Roland’s eyes had a wide, incredulous impatience to them, moving between the trio assembled before him like they had come simply to destroy his peace.
“Roland, I should be very distressed if it festers,” Aristotle added, giving his son a meaningful pout.
“Fine,” he decided, tossing his hands up. He turned his head to Mae and jerked it behind him toward the bannister. “Upstairs.”
“Oh, good,” said Aristotle, clapping his hands together. “I can show Sybil my new carpets while you tinker. Come along, Sybil.”
Mae found herself following Roland, silent and a bit chastened as he stomped his way back up the stairs, his brown jacket hanging over his arm. He did not speak, turning once down the hall into a study and gesturing sarcastically for her to enter the room first.
She rubbed her hands over her skirt, aware that they were sweaty and the right one was still smeared with purple flower-petal juice. “I don’t have my kit,” she said softly.
He ignored her, tossing his jacket onto the back of the desk chair and pulling the tail of his shirt out of his waistband, then liftingthe shirt itself up over his ribs to display the cauterization—shiny and pink and perfectly healthy-looking.
She stared at it.
She did not stare at his navel.
“Well?” he said, after a moment. “Is it infected?”
She shook her head, trying not to whimper when he dropped the shirt back into place, covering all that freckled skin back under the tyranny of linen. She stood silently for a beat, staring still at his ribs, where the wound was, listening to the emptiness of the room.
“Why did you come here, Mae?” he asked, his voice dividing the quiet with a velvet edge.
She lifted a shoulder and dropped it, shaking her head. She felt herself blushing. “I don’t know,” she said. “You never came back.”
“I did,” he corrected, drawing her attention up to his face. “You just didn’t see me.”
It was enough to scatter the humility that had overtaken her, annoyance flaring up in her chest. “Oh?” she said, blinking. “You’ve been lurking about, then? Watching instead of speaking? Again?”
He gave her a wry twist of his lips. “Yes.”
She made a sound of disgust, throwing her hands up. “I’ll just go,” she said. “I don’t know why I came here, actually. You’re right. It makes no sense. You are never going to change.”
“Oh, I don’t think so,” he said, moving so fast that she barely had time to turn around, much less take a step toward the doorbefore he was standing in front of her, barring her way. “Not yet. You came here. You walked into my territory. You are going to hear me out.”
She came up short, almost colliding with his chest, gasping in outrage. “Roland!”
“Mae,” he replied, his eyes glowing that otherworldly turquoise. “I thought you wanted me to speak to you.”
She took a rapid step back, swallowing hard. “I thought I did too,” she said, shaking her head. “I’ve changed my mind.”
He looked like he wanted to smile, though he also did not look even remotely amused. He folded his arms behind his back and leaned down until their faces were level, his hair tickling at his cheeks. “I can make you stay,” he said softly. “Do you want me to make you?”
“Don’t you bloody dare,” she replied through her teeth, sparing not a single thought to the way her heart sped up at the suggestion of it.
“I couldn’t come back to work,” he said, a self-satisfied smirk flickering briefly on his face as he straightened, “because I’ve been repeatedly requisitioned into other tasks by force. I’ve had to keep an eye on you in stolen moments and hard-won detours, and I haven’t been able, yet, to handle the dung-slinging students the way I intend to do.”

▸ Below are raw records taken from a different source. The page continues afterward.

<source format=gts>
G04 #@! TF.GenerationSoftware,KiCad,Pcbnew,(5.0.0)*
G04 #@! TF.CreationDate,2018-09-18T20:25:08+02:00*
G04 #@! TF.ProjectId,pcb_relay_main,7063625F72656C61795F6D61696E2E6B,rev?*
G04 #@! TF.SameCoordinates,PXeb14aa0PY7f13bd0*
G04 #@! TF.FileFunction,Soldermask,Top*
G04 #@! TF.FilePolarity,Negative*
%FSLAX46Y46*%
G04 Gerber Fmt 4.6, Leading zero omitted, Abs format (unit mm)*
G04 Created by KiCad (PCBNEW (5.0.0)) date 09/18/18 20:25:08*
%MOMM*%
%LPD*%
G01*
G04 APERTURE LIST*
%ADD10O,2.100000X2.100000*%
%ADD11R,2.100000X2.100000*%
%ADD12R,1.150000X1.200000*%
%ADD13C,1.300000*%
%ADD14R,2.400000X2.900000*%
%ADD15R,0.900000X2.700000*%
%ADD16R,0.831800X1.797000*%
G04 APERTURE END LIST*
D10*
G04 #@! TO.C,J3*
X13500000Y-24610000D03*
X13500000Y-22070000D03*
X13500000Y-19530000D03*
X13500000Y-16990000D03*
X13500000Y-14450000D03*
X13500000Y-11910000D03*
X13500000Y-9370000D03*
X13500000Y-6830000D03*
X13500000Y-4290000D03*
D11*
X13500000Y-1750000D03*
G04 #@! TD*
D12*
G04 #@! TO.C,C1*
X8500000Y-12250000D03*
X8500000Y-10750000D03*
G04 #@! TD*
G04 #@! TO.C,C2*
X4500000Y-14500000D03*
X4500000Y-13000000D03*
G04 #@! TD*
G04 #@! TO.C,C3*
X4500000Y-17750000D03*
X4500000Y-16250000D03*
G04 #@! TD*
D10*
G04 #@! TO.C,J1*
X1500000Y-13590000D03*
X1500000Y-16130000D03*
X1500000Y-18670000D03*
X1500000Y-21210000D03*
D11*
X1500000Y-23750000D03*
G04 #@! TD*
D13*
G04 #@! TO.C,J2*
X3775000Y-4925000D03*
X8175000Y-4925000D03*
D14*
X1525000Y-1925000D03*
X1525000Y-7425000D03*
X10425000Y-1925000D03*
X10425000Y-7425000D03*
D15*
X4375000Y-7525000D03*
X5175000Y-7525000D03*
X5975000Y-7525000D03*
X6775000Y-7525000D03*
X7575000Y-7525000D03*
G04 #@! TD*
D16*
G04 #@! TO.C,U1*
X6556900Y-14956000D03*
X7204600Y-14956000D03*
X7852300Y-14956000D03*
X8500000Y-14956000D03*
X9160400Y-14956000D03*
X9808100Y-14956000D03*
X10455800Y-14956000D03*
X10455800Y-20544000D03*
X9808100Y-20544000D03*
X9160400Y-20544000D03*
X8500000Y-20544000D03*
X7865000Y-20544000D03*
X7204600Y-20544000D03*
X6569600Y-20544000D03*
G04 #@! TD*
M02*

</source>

“Requisitioned,” she repeated, refusing to stumble or retreat. “By whom?”
He chuckled, shaking his head. “Have you, by chance, seen a tiny silver thimble floating about in your social doings? Flashes of it in the strangest of places?”

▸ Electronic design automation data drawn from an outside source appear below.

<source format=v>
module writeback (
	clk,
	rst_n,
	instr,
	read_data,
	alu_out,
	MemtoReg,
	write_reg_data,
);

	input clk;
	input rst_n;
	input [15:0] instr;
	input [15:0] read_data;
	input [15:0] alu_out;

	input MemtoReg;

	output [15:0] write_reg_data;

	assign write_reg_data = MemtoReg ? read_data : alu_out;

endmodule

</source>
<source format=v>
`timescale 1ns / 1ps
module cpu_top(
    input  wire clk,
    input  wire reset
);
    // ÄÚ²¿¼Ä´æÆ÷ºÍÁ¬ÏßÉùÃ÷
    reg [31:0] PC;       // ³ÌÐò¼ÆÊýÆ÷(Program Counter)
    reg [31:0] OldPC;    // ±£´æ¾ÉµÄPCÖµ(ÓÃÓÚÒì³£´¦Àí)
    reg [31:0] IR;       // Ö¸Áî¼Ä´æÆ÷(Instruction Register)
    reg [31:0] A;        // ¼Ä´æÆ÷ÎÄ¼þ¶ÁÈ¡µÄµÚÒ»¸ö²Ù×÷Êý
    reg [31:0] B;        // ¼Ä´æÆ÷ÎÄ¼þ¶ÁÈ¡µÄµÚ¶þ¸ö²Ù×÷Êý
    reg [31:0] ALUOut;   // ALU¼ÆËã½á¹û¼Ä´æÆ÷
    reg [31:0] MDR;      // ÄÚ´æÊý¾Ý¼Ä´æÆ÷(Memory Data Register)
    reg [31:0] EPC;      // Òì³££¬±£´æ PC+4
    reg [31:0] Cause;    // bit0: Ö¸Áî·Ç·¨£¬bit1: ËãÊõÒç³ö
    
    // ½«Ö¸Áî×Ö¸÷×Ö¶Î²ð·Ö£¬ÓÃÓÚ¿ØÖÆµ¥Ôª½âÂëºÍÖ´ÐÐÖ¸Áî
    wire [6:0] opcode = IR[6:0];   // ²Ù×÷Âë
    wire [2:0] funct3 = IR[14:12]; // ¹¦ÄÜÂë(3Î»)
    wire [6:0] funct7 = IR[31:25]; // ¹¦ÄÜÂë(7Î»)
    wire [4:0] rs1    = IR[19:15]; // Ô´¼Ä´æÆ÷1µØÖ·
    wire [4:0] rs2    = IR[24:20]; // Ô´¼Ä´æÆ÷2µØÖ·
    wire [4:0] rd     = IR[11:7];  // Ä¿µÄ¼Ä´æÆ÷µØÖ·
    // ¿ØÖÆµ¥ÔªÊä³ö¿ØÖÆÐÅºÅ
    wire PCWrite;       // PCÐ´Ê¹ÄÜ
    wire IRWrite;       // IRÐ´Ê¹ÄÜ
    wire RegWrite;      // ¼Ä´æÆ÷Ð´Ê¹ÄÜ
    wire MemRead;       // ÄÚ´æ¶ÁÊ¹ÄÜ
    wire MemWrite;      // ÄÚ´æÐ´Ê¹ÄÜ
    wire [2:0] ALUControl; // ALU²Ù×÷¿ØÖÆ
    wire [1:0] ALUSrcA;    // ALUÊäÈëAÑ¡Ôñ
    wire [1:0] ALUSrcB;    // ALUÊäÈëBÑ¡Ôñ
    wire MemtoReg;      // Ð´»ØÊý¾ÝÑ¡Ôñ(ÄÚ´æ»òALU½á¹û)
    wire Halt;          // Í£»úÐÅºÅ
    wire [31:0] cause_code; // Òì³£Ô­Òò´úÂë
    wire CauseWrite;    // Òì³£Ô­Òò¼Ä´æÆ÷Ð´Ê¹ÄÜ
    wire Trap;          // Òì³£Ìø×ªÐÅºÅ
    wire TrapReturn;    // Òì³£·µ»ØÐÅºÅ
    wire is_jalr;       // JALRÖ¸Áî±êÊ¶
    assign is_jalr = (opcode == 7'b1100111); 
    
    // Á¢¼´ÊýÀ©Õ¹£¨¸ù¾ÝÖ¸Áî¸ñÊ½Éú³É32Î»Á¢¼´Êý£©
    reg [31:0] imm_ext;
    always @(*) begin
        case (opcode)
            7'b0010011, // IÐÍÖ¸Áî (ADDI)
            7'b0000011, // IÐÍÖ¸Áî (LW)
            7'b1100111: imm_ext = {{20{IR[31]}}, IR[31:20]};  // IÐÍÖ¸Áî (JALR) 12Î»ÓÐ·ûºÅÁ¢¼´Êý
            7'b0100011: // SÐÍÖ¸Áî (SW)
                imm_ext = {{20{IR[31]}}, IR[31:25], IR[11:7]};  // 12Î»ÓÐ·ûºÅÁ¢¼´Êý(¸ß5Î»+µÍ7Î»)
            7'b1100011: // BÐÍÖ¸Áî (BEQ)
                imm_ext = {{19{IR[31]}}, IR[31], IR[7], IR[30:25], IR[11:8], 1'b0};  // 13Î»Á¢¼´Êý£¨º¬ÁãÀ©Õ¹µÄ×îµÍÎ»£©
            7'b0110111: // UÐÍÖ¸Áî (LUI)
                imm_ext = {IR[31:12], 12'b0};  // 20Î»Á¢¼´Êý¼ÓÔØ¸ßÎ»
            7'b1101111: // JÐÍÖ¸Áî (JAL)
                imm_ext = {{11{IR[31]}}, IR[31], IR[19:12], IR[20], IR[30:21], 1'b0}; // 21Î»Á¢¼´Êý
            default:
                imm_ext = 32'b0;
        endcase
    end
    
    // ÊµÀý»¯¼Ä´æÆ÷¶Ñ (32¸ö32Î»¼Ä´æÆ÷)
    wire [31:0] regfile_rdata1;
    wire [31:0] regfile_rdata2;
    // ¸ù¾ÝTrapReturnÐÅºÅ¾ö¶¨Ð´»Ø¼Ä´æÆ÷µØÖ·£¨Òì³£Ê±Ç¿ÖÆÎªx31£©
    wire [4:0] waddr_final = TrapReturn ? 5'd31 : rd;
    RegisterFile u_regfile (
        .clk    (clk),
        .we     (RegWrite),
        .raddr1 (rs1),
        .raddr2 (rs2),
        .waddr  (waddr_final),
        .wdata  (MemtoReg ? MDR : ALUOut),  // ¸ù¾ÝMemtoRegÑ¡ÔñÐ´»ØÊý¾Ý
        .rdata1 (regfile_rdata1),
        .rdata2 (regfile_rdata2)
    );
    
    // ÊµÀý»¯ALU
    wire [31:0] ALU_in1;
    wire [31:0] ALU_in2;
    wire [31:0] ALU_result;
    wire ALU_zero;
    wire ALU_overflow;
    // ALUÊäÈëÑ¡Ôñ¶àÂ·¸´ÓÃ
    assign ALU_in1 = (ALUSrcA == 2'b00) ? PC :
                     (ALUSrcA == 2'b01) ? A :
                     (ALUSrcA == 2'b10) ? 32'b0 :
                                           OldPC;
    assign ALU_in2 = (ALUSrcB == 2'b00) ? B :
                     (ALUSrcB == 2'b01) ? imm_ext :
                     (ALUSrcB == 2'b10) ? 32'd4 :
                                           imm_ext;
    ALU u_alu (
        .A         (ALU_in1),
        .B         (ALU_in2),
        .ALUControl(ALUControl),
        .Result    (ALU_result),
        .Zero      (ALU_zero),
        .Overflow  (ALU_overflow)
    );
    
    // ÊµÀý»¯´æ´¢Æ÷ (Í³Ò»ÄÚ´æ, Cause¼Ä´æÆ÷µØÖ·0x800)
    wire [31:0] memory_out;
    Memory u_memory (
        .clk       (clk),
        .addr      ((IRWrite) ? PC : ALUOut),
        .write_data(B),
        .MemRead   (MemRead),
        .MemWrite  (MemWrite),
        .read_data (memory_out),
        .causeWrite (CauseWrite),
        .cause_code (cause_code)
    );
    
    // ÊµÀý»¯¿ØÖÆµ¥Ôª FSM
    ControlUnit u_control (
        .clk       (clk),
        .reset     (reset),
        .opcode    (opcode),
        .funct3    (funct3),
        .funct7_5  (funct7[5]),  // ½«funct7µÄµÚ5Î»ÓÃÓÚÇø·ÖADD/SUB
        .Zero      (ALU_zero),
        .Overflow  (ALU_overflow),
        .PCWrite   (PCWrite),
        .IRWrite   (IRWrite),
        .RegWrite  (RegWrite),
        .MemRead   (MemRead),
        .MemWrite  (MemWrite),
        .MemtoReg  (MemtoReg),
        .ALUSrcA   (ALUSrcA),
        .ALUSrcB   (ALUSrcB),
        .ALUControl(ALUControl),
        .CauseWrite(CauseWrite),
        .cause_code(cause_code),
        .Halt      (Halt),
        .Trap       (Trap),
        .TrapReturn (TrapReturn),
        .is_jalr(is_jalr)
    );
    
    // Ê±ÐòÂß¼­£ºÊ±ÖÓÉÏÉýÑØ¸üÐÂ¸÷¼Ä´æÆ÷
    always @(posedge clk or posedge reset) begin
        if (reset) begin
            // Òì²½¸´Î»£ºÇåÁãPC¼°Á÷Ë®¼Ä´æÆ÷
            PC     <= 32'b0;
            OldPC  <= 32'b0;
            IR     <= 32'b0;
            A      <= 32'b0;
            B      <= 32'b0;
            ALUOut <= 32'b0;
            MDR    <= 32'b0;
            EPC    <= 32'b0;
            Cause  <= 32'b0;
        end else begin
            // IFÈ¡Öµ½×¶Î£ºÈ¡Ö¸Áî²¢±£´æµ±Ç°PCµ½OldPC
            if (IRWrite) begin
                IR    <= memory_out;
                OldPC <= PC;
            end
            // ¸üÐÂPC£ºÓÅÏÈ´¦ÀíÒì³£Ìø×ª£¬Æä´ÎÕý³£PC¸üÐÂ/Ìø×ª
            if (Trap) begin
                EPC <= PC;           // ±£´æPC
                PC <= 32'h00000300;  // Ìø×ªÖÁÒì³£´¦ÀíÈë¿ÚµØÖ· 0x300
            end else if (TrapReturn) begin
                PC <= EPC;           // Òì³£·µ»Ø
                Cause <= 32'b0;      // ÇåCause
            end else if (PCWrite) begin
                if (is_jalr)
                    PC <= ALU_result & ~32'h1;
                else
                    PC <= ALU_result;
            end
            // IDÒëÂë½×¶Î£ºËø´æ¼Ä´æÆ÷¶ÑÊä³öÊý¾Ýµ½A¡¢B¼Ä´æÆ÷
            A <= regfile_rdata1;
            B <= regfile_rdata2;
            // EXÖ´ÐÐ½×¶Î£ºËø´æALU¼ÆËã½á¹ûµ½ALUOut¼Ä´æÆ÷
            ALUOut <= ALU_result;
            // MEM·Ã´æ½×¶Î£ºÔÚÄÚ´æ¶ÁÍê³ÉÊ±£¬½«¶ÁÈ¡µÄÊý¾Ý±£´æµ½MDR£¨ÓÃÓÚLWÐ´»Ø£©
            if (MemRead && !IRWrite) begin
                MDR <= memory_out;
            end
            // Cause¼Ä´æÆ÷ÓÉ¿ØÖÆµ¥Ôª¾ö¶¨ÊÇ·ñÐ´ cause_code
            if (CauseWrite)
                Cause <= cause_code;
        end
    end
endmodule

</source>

She blinked, a memory rising to her mind of Rosalind toying with one on her pinky finger the other day. “So what?”
He made a face. “It is a game. A dare totem. It is being passed around by Vix to torment and control me, specifically, because it amuses her. First to Tod, then to Hannah, who had me at the Flaming Fox for the better part of a week, stuffing envelopes to solicit donors for this year’s clinic fundraiser picnic at the church, and now to bloody Rosalind, who I thought above such things, who has called in a favor and put her brother’s investigative agency on the case of our woes at the clinic.”
“That sounds like it has very little to do with you,” Mae returned, raising her eyebrows.
He grimaced. “I came here to make a list of all the intelligence I’ve gathered about the student vandals and the attacks in the press because my father has a proper office for me to use. I was hoping that once I delivered this list, I could finally return to the clinic. I would have come back. You did not have to hunt me down like a rabid animal.”